See, the border between Kentucky and Tennessee was screwed up. One survey had been done in 1780 by, allegedly, two lost drunk dudes. And then another was done in 1826 to try to ascertain the true border between Kentucky and Tennessee. These two lines differed by up to 12 miles in some places, meaning that folks who lived near the state line didn’t know which state they really lived in. And it meant there was a kind of hazy no-man’s-land where it wasn’t clear which state authorities could intervene to stop lawbreaking, at least until Kentucky and Tennessee sorted things out.

This is why Philip Alston and his crew/family settled in the area. Adairville, in fact, was the site of Dromgoole’s Station, the fort Alston’s son-in-law and fellow ne’er-do-well operated. Alston’s station was nearby, down the Red River some, still in the sweet spot of neither state being sure who was responsible for it. This would have been in the 1780s and ’90s. In the early 1800s, a religious revival consisting of, among others, a lot of overzealous Methodists took hold in the area.

God, or His exceedingly annoying followers, did what legal authorities could not, and drove the land pirates out of Logan County. But in 1806, it was still a good place for bad doings, hence why Jackson and Dickinson headed up there.

Logan County is wild. They had land pirates, annoying Methodists, duels, Shakers. The county was known as the Devil’s Campground. And Jesse James’ cousin, Wood Hite, who might have been the guy Robert Ford actually shot, was born there. Literally, to get to the duel site, you drive into Adairville, i.e., Dromgoole’s Station, and turn left at the stop sign. You go past Peter Cartwright’s childhood home (Cartwright was the most prominent of the annoying Methodists in the area before he went to Illinois and founded, among other things, the college I graduated from), past the cemetery, past the Hite houses, and then take a left. The dueling spot is right before you hit the river.

I’m sure that in places like Boston or D.C., you could find more historical sites in one spot, but is there another rural spot in America like this? It’s just cool as hell.
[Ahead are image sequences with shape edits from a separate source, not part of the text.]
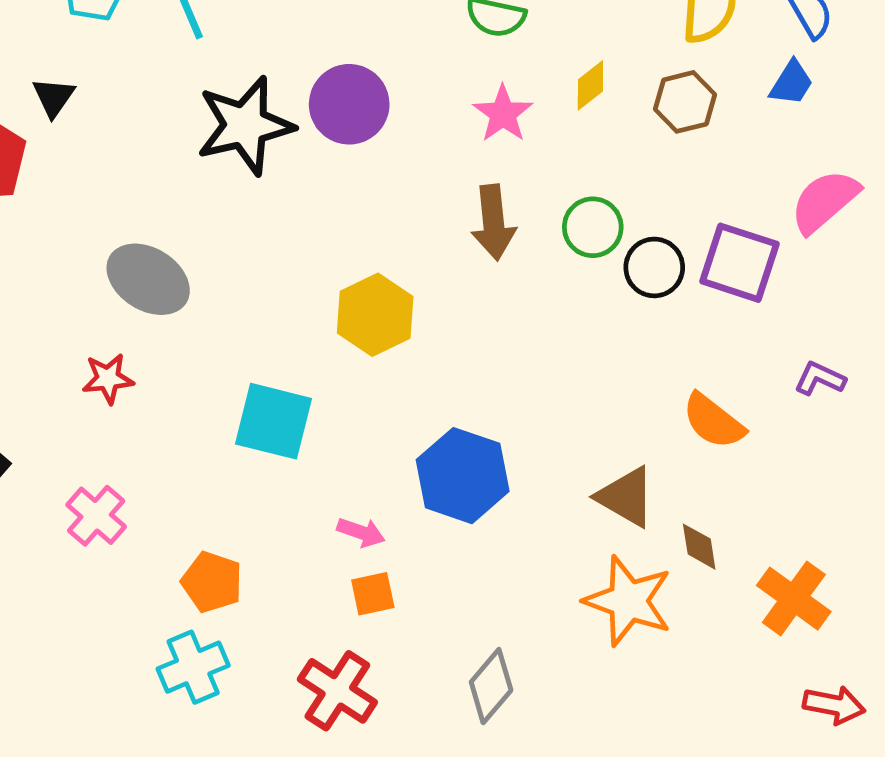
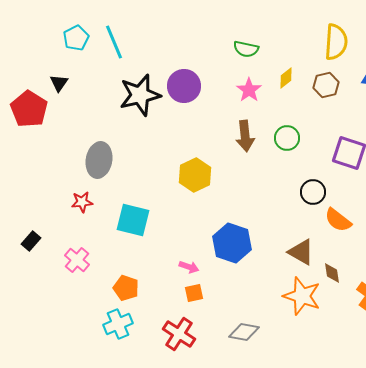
black circle: (654, 267) -> (313, 192), moved
gray ellipse: (148, 279) -> (99, 160), turned 68
cyan square: (273, 421) -> (133, 220), moved
gray diamond: (491, 686) -> (244, 332), turned 60

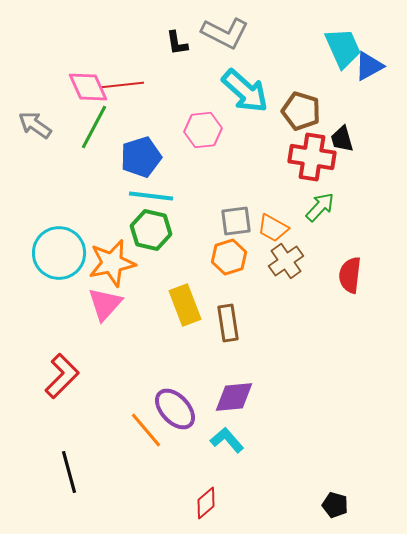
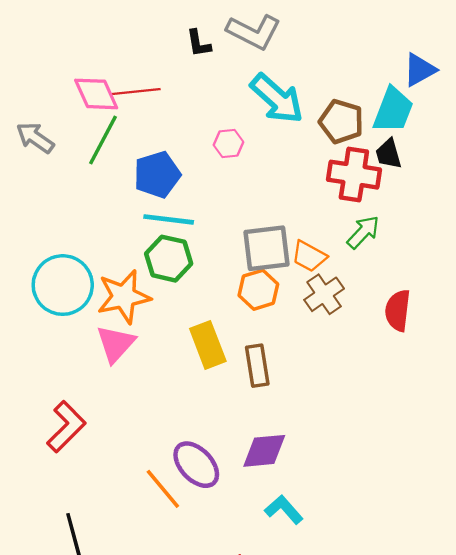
cyan trapezoid: (343, 48) -> (393, 110), moved, turned 45
pink hexagon: (203, 130) -> (228, 143), size x0.7
gray square: (236, 221) -> (266, 248), size x1.4
cyan L-shape: (227, 440) -> (284, 510), moved

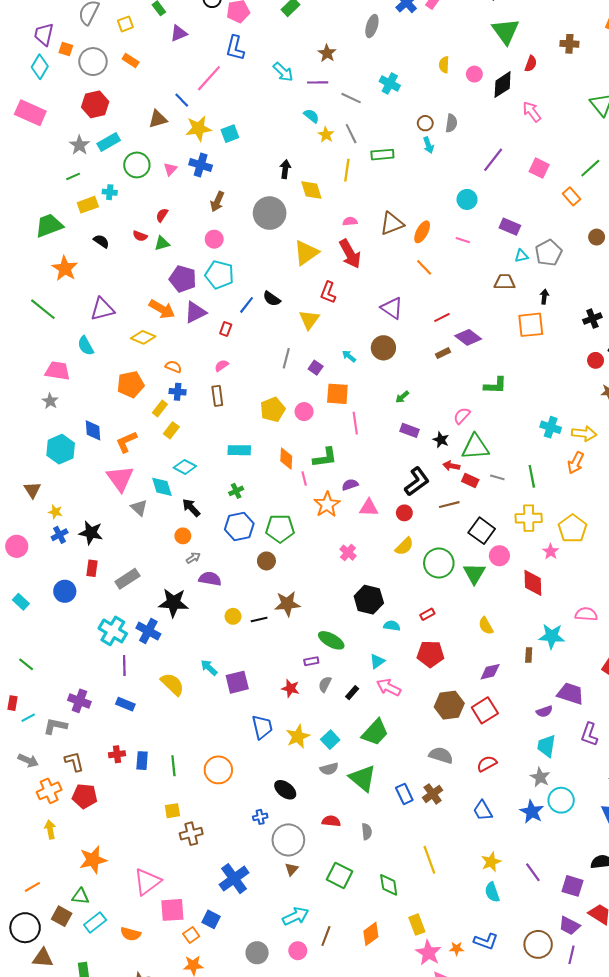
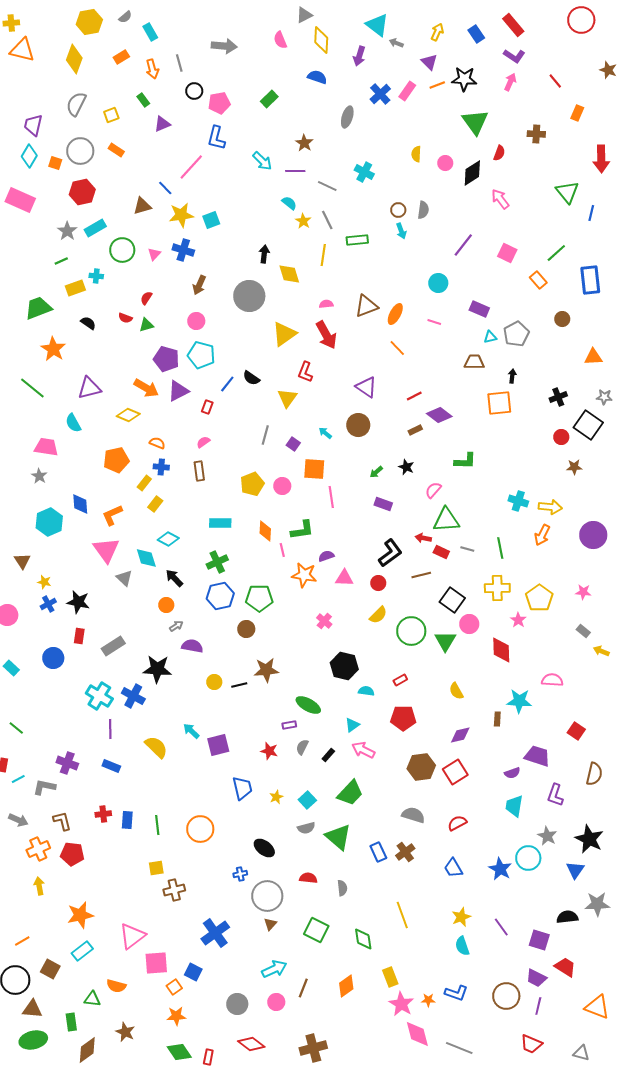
orange square: (66, 49) -> (55, 163), moved
black star: (441, 440) -> (406, 467), moved
green cross: (236, 491) -> (217, 562), size x1.5
orange star: (327, 505) -> (304, 575), turned -30
yellow star: (298, 736) -> (276, 797), size x0.6
gray star: (540, 777) -> (547, 836), moved
green triangle: (80, 896) -> (92, 999), moved
cyan rectangle: (95, 922) -> (82, 951), moved

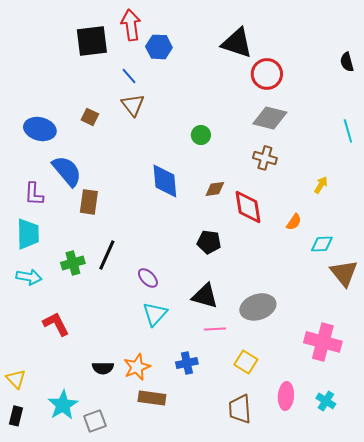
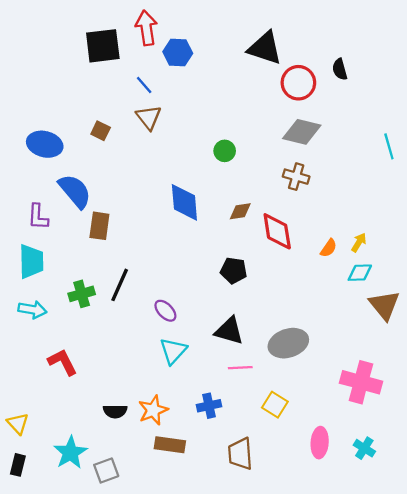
black semicircle: (347, 62) -> (340, 69), moved
yellow arrow: (321, 185) -> (359, 243), moved
brown trapezoid: (240, 409) -> (240, 454), moved

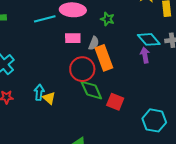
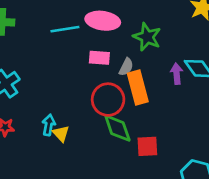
green star: (107, 19) -> (147, 37), size x1.5
purple arrow: (145, 55) -> (177, 74), moved
red square: (115, 102) -> (147, 146), turned -30

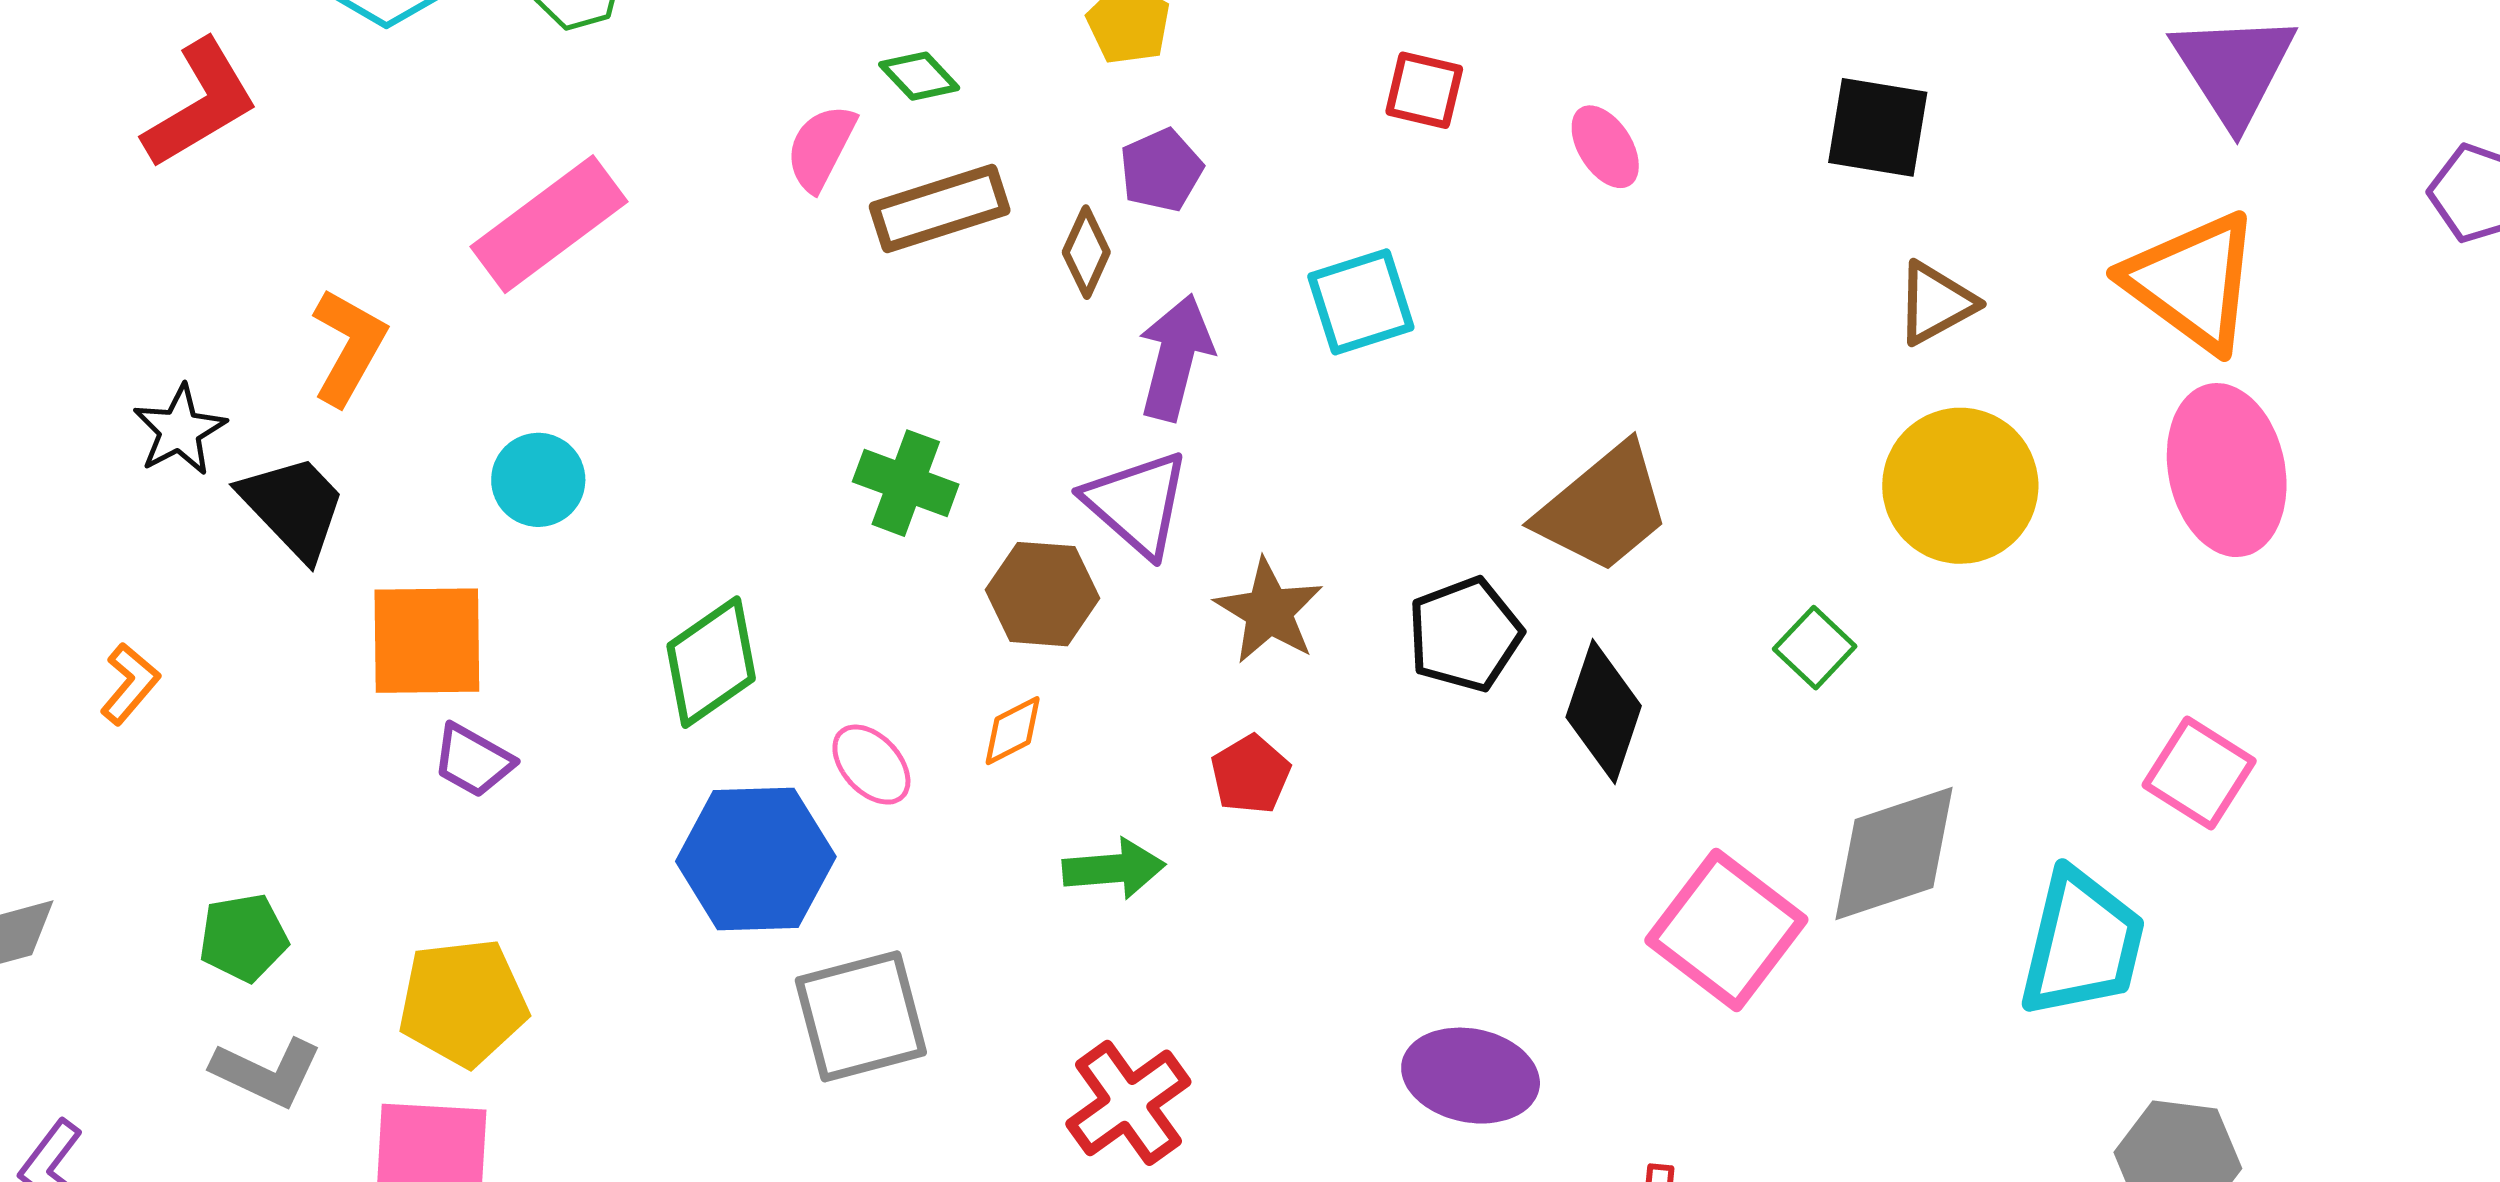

The dueling spot is beautiful. The north side of the river is all rolling fields of corn and wheat. On the south side of the river, there’s a more narrow low spot and then a bluff. Judging from the history books, it’s probably pretty much as it was in Jackson’s time. It’s beautiful. I guess if you were picking a place to maybe die, that would be as fine a spot as any.

But the part that fascinates me is how historical knowledge gets passed on — or fails to be passed on. I mean, I guess you could argue that even Charles Dickinson’s body being lost is a good example of that. But the whiplash of going from asking an expert on the era here in Tennessee who has been searching for a definitive answer for years to getting an address from a Kentuckian was both delightful and concerning.

Like, shoot, maybe someone down here should write that address down and put it in a safe place where Nashville can find it in the future. Shit, I guess that’s me, putting it here. It’s Barren Plains Road west of Adairville, on the east side of the road, right before you hit the river. Look for the spot where it looks like two assholes would have risked abandoning their families and leaving their widows in the lurch in order to prove what men they were.

I don’t know that this “discovery” was a life-changing event. I mean, all joking aside, I didn’t discover anything. I just stumbled across the right person to ask. But it was an example of my favorite thing about living here: You can just go see for yourself. You read about this duel? Go see where it was, see the landscape, experience the journey. And be home shortly after lunch.

How lucky are we to still have these places, this history, that we can discover over and over for ourselves?